You write the content for your site in both systems using Markdown syntax. If you don’t happen to be familiar with Markdown, it’s a very simplified means of writing in plain text while still allowing for some nice formatting marks. It’s very easy to work in and human-readable. And because it’s in plain text, your content (and therefore your site) is easily version controlled. It’s pretty much the main way I write almost everything these days.
New content can be added to your site scaffolding by manually creating files in the right place. It just needs to be a Markdown file with the appropriate “front matter” metadata at the top of the file. As with the configuration file, Jekyll uses YAML syntax for front matter, while Hugo will accept TOML, YAML, or JSON (default is TOML). That new page file needs to be placed in the correct directory within your site’s scaffolding. In Jekyll, you have separate _drafts and _posts directories for storing your work in progress and your completed content pages, respectively. In Hugo, there’s only a single content directory. You specify whether a post is a draft or not within that content file’s front matter.

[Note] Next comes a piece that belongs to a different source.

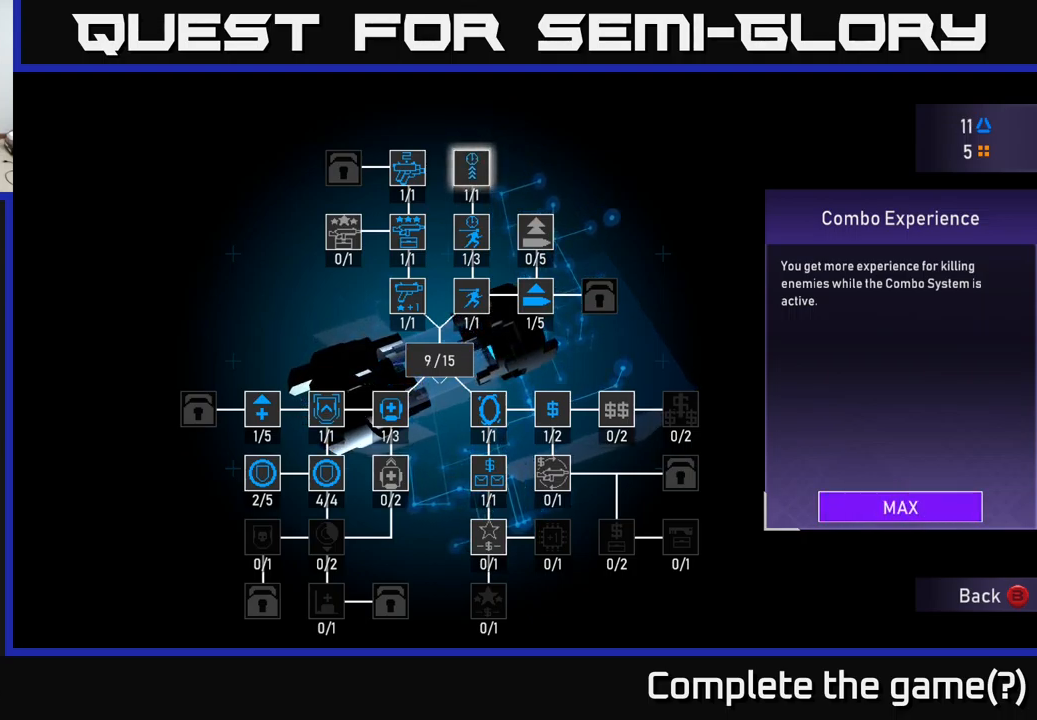
{"buttons": ["DPAD_DOWN"], "left_stick": "center", "right_stick": "center", "events": [[16, "DPAD_DOWN", "down"], [116, "DPAD_DOWN", "up"], [500, "DPAD_DOWN", "down"]]}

Now, although it’s possible to do all of this manually, Hugo does offer some convenience functions to ensure that your new file is created in the correct spot in the scaffolding and that files are pre-populated with appropriate front matter. It’s simply a matter of going to your site’s directory in a terminal and typing hugo new content/<page.md> where <page.md> is the new page you want to create. You can even set up templates called archetypes that hold customized front matter for pages of different types (like if you have both a blog and a podcast on your website).
When your site is ready to ship, you can shut down your preview server and issue a command to build the actual pages of the site. In Jekyll, that would be jekyll build. In Hugo, it’s just hugo. Jekyll puts the completed site in the _site subdirectory, while Hugo puts them in a subdirectory named public. In either case, once you do that, you have a completed static website that you can upload and have hosted nearly anywhere.
Extensibility
Both Hugo and Jekyll give you the ability to customize your site down to the smallest thing. However, in terms of extensibility, Jekyll currently leads in a big way because of its plugin API. Because of this plugin architecture, it’s relatively easy to add functionality to your Jekyll-generated site with reasonably short snippets of code available through the Jekyll community or that you write yourself.
Hugo does not currently have a plugin API at all, so adding that kind of functionality is a bit tougher. There’s hope that the ability to write and include plugins will be added in the future, but it doesn’t appear that anyone is working on that yet.
Conclusion
By and large, Hugo and Jekyll are pretty similar. It really comes down to determining how you’re most comfortable working and what your site needs. If you already have a RubyGems environment set up and you need the extensibility of plugins, then Jekyll is the way to go. However, if you value a simple workflow and a straightforward means of customizing your site, then Hugo would be your top pick.
I find that I’m more drawn to Hugo’s approach, and in building a small handful of sites, I haven’t yet had a need for any plugins. Of course, everyone’s needs are a little bit different. Which static site generator would you choose for your site?